* **取り組む課題**
千軒金山についての本文を読み、次の問いに答えてください。
(a) 近藤重蔵が調べた棟札には、知内温泉薬師堂の開創はいつと記録されていましたか。
(b) 近世の史料等で、千軒岳は多くの場合どのような名称で記されていますか。
(c) 千軒金山が発見されたのはいつですか。

* **文書**
========================================

千軒金山の開削とその運営
大千軒岳(一、〇七二メ-トル)を中心として、ここから流下する諸河川では昔から多くの砂金が産出されたと伝えられている。その中心をなしていたのが知内川である。
『大野土佐日記』によれば、古くは建久二年(一一九一)荒木大學なる者が知内川流域に入って砂金掘をしたといわれるが、この日記は信憑性(しんぴょうせい)に薄く、伝説的なものである。しかし、幕府の役人として蝦夷地に入った近藤重蔵が、知内温泉薬師堂の棟札を調査したところ、この薬師堂の開創は応永十一年(一四〇四)と記録されていたことを伝えている。ようやく蝦夷地に和人が定着したこの頃、このような山間で温泉が発見され、薬師堂も建てられて、多くの人達がそれを利用しているということは、砂金との関連も考えられる。
千軒岳の名称は、近世の史料等によれば「淺間岳(せんげんだけ)」と記されているものが多く、また付近の山々も灯明岳(とうみょうだけ)や袴腰岳(はかまごしだけ)などの名があり、当初は山岳信仰の山とされ、修験者や信民から崇め祀られていた山のようである。その後砂金の採取によって、欝金岳(うつこんだけ)(金の埋まる山)、砂金掘の家が千軒もあったので千軒岳と呼ばれるようになったという。
この千軒金山は慶長九年(一六〇四)に発見された。『福山秘府・年歴部 巻之四』によれば、この金山は松前氏が幕府から下賜されている。徳川幕府は「山方三法」を定め、総ての鉱山は幕府の直営としているが、松前氏所領下の砂金金山は遠隔の地であり、鉱床・鉱区が特定出来ないので松前氏に下賜したものである。

========================================

* **データセットの項目**
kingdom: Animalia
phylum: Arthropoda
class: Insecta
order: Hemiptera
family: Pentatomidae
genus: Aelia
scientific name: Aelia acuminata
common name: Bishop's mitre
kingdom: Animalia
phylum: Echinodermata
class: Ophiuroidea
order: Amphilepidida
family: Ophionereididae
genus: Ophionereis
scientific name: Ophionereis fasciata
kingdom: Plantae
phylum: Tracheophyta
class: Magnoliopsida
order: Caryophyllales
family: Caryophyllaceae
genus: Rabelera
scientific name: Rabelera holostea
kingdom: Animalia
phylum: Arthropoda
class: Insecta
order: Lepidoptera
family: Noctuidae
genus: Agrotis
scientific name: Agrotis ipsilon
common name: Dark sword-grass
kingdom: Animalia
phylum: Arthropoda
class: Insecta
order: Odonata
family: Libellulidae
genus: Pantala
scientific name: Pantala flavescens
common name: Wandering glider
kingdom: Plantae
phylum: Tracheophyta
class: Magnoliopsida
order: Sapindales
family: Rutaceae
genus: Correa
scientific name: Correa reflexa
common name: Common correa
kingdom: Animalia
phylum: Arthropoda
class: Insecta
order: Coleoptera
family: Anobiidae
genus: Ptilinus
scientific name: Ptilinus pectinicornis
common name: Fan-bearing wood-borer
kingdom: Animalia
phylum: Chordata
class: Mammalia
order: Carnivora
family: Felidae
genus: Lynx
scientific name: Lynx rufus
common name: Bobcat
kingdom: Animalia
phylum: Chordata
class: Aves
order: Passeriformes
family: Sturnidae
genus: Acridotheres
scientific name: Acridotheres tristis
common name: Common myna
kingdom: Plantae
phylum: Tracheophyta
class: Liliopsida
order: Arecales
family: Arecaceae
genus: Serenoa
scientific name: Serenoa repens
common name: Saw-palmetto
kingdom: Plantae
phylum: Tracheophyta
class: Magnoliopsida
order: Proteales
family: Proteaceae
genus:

========================================

* **練習問題の解答**
(a) 応永十一年(一四〇四)
(b) 「淺間岳(せんげんだけ)」
(c) 慶長九年(一六〇四)